═════ Dataset records

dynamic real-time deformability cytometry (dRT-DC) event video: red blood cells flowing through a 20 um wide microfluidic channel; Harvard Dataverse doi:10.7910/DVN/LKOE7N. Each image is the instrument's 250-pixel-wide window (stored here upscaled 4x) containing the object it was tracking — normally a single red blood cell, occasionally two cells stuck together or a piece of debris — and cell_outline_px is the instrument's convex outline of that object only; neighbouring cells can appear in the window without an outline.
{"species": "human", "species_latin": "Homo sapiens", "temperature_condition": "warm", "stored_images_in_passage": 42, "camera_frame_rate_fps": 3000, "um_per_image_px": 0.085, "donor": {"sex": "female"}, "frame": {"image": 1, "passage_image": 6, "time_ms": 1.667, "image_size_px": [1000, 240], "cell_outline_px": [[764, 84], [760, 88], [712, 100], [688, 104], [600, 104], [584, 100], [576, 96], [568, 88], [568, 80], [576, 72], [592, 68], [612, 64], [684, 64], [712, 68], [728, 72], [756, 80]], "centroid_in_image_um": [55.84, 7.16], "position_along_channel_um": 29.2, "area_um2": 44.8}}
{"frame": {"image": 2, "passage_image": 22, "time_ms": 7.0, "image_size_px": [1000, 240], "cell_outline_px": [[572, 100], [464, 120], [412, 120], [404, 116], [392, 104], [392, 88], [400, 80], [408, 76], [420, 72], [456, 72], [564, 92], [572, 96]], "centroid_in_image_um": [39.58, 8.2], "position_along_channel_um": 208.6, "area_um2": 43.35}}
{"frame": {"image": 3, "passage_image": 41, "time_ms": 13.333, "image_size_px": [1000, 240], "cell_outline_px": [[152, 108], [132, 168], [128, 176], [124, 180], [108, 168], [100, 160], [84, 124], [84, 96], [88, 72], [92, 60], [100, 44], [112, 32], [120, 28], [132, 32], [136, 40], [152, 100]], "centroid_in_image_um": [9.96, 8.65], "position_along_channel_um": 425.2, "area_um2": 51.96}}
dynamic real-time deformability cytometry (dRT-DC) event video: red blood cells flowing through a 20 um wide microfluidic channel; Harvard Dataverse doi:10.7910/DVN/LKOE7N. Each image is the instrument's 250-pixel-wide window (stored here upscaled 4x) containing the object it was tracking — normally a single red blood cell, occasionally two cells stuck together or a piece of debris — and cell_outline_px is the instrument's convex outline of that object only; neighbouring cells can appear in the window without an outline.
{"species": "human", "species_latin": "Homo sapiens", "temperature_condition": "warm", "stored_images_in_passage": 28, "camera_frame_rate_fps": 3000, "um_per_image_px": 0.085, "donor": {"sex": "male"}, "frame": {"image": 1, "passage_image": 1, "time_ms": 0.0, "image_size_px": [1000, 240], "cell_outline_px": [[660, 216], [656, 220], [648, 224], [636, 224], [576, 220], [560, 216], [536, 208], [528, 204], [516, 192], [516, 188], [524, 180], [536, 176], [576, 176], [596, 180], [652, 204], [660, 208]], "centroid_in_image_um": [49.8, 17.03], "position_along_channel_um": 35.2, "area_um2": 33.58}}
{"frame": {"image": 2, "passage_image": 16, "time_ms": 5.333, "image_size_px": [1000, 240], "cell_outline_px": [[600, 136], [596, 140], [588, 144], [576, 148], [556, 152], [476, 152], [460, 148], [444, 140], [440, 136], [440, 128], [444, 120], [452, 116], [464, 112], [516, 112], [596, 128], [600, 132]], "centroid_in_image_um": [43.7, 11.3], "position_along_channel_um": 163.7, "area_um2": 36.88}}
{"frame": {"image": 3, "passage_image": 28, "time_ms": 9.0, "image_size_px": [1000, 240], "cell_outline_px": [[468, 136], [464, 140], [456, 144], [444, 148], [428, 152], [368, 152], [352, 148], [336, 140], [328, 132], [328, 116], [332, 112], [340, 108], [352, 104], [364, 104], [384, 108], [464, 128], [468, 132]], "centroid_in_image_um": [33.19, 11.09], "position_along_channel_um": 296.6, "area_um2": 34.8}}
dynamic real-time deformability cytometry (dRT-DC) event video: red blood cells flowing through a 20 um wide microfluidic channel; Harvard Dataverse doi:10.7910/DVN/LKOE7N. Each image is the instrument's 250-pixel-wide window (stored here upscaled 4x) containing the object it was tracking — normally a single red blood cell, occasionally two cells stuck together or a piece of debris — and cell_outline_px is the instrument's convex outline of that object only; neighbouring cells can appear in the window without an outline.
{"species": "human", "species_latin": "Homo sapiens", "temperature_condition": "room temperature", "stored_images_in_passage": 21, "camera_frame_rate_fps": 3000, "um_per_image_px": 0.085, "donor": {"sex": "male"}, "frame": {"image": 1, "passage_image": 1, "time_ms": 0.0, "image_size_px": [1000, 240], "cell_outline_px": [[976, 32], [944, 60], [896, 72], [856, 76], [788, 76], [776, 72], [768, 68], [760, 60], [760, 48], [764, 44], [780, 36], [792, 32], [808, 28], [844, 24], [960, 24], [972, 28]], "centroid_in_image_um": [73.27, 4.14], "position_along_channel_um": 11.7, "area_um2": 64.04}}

══════════

Copy all the records above precisely.

dynamic real-time deformability cytometry (dRT-DC) event video: red blood cells flowing through a 20 um wide microfluidic channel; Harvard Dataverse doi:10.7910/DVN/LKOE7N. Each image is the instrument's 250-pixel-wide window (stored here upscaled 4x) containing the object it was tracking — normally a single red blood cell, occasionally two cells stuck together or a piece of debris — and cell_outline_px is the instrument's convex outline of that object only; neighbouring cells can appear in the window without an outline.
{"species": "human", "species_latin": "Homo sapiens", "temperature_condition": "warm", "stored_images_in_passage": 42, "camera_frame_rate_fps": 3000, "um_per_image_px": 0.085, "donor": {"sex": "female"}, "frame": {"image": 1, "passage_image": 6, "time_ms": 1.667, "image_size_px": [1000, 240], "cell_outline_px": [[764, 84], [760, 88], [712, 100], [688, 104], [600, 104], [584, 100], [576, 96], [568, 88], [568, 80], [576, 72], [592, 68], [612, 64], [684, 64], [712, 68], [728, 72], [756, 80]], "centroid_in_image_um": [55.84, 7.16], "position_along_channel_um": 29.2, "area_um2": 44.8}}
{"frame": {"image": 2, "passage_image": 22, "time_ms": 7.0, "image_size_px": [1000, 240], "cell_outline_px": [[572, 100], [464, 120], [412, 120], [404, 116], [392, 104], [392, 88], [400, 80], [408, 76], [420, 72], [456, 72], [564, 92], [572, 96]], "centroid_in_image_um": [39.58, 8.2], "position_along_channel_um": 208.6, "area_um2": 43.35}}
{"frame": {"image": 3, "passage_image": 41, "time_ms": 13.333, "image_size_px": [1000, 240], "cell_outline_px": [[152, 108], [132, 168], [128, 176], [124, 180], [108, 168], [100, 160], [84, 124], [84, 96], [88, 72], [92, 60], [100, 44], [112, 32], [120, 28], [132, 32], [136, 40], [152, 100]], "centroid_in_image_um": [9.96, 8.65], "position_along_channel_um": 425.2, "area_um2": 51.96}}
dynamic real-time deformability cytometry (dRT-DC) event video: red blood cells flowing through a 20 um wide microfluidic channel; Harvard Dataverse doi:10.7910/DVN/LKOE7N. Each image is the instrument's 250-pixel-wide window (stored here upscaled 4x) containing the object it was tracking — normally a single red blood cell, occasionally two cells stuck together or a piece of debris — and cell_outline_px is the instrument's convex outline of that object only; neighbouring cells can appear in the window without an outline.
{"species": "human", "species_latin": "Homo sapiens", "temperature_condition": "warm", "stored_images_in_passage": 28, "camera_frame_rate_fps": 3000, "um_per_image_px": 0.085, "donor": {"sex": "male"}, "frame": {"image": 1, "passage_image": 1, "time_ms": 0.0, "image_size_px": [1000, 240], "cell_outline_px": [[660, 216], [656, 220], [648, 224], [636, 224], [576, 220], [560, 216], [536, 208], [528, 204], [516, 192], [516, 188], [524, 180], [536, 176], [576, 176], [596, 180], [652, 204], [660, 208]], "centroid_in_image_um": [49.8, 17.03], "position_along_channel_um": 35.2, "area_um2": 33.58}}
{"frame": {"image": 2, "passage_image": 16, "time_ms": 5.333, "image_size_px": [1000, 240], "cell_outline_px": [[600, 136], [596, 140], [588, 144], [576, 148], [556, 152], [476, 152], [460, 148], [444, 140], [440, 136], [440, 128], [444, 120], [452, 116], [464, 112], [516, 112], [596, 128], [600, 132]], "centroid_in_image_um": [43.7, 11.3], "position_along_channel_um": 163.7, "area_um2": 36.88}}
{"frame": {"image": 3, "passage_image": 28, "time_ms": 9.0, "image_size_px": [1000, 240], "cell_outline_px": [[468, 136], [464, 140], [456, 144], [444, 148], [428, 152], [368, 152], [352, 148], [336, 140], [328, 132], [328, 116], [332, 112], [340, 108], [352, 104], [364, 104], [384, 108], [464, 128], [468, 132]], "centroid_in_image_um": [33.19, 11.09], "position_along_channel_um": 296.6, "area_um2": 34.8}}
dynamic real-time deformability cytometry (dRT-DC) event video: red blood cells flowing through a 20 um wide microfluidic channel; Harvard Dataverse doi:10.7910/DVN/LKOE7N. Each image is the instrument's 250-pixel-wide window (stored here upscaled 4x) containing the object it was tracking — normally a single red blood cell, occasionally two cells stuck together or a piece of debris — and cell_outline_px is the instrument's convex outline of that object only; neighbouring cells can appear in the window without an outline.
{"species": "human", "species_latin": "Homo sapiens", "temperature_condition": "room temperature", "stored_images_in_passage": 21, "camera_frame_rate_fps": 3000, "um_per_image_px": 0.085, "donor": {"sex": "male"}, "frame": {"image": 1, "passage_image": 1, "time_ms": 0.0, "image_size_px": [1000, 240], "cell_outline_px": [[976, 32], [944, 60], [896, 72], [856, 76], [788, 76], [776, 72], [768, 68], [760, 60], [760, 48], [764, 44], [780, 36], [792, 32], [808, 28], [844, 24], [960, 24], [972, 28]], "centroid_in_image_um": [73.27, 4.14], "position_along_channel_um": 11.7, "area_um2": 64.04}}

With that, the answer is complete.